In that moment she heard his argument and fully understood it, her own life experience mirroring his; but her love for her father, and his for her, in their final moments together reminded her of what she must fight for, making Cassian’s point moot.
Cassian casts Jyn as “in shock,” that she just does not understand, and for a while she was. Cast aside and left to fend for herself by the only family she had left, she was alone and without purpose. But on that shuttle, Jyn is seeing clearer than ever, and he knows it. It is he who is in shock, who is pinning for all his bad deeds to finally mean something good while she has been reawakened by her loss.
Both parties ultimately resolve to do right by those they have lost (or killed), making their coming together to fight, and die, on Scarif that much more bittersweet. Unlocking that insight for myself, reframing this story as one of rediscovery as opposed to outright discovery (as seen in the original trilogy) was the key to my newfound love of this film.
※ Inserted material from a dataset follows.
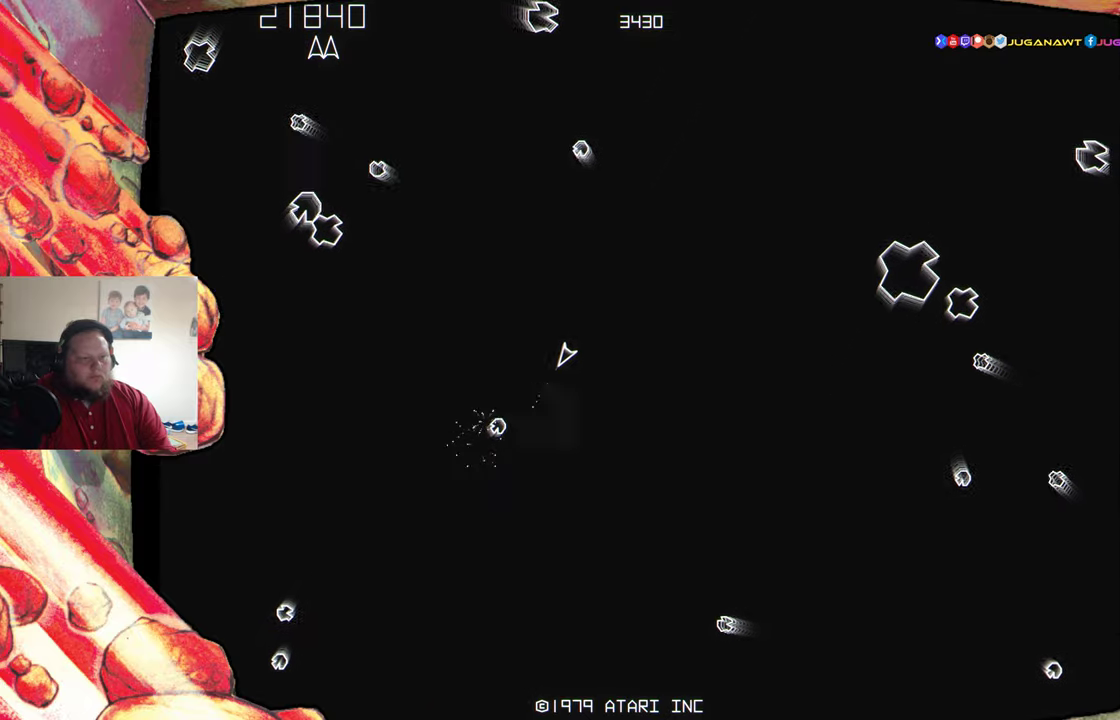
{"buttons": ["A"], "events": [[300, "DPAD_RIGHT", "down"], [350, "DPAD_RIGHT", "up"], [417, "A", "down"]]}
These are two people who had the hope that the rebellion so often epsouses, and both had been burnt by its excesses, another key thematic element of Rogue One so oft overlooked. It matters not only what we are fighting for, but HOW we fight. That theme is usually delivered through the narrative vessel of the Jedi. But the Jedi are imaginary space wizards, idealized versions of the very best of us, masters of their own emotions (usually that is). Rogue One‘s charm is how it shows us those very same themes through the lens of the “normal” people of that galaxy far far away, making it feel just a little closer than usual.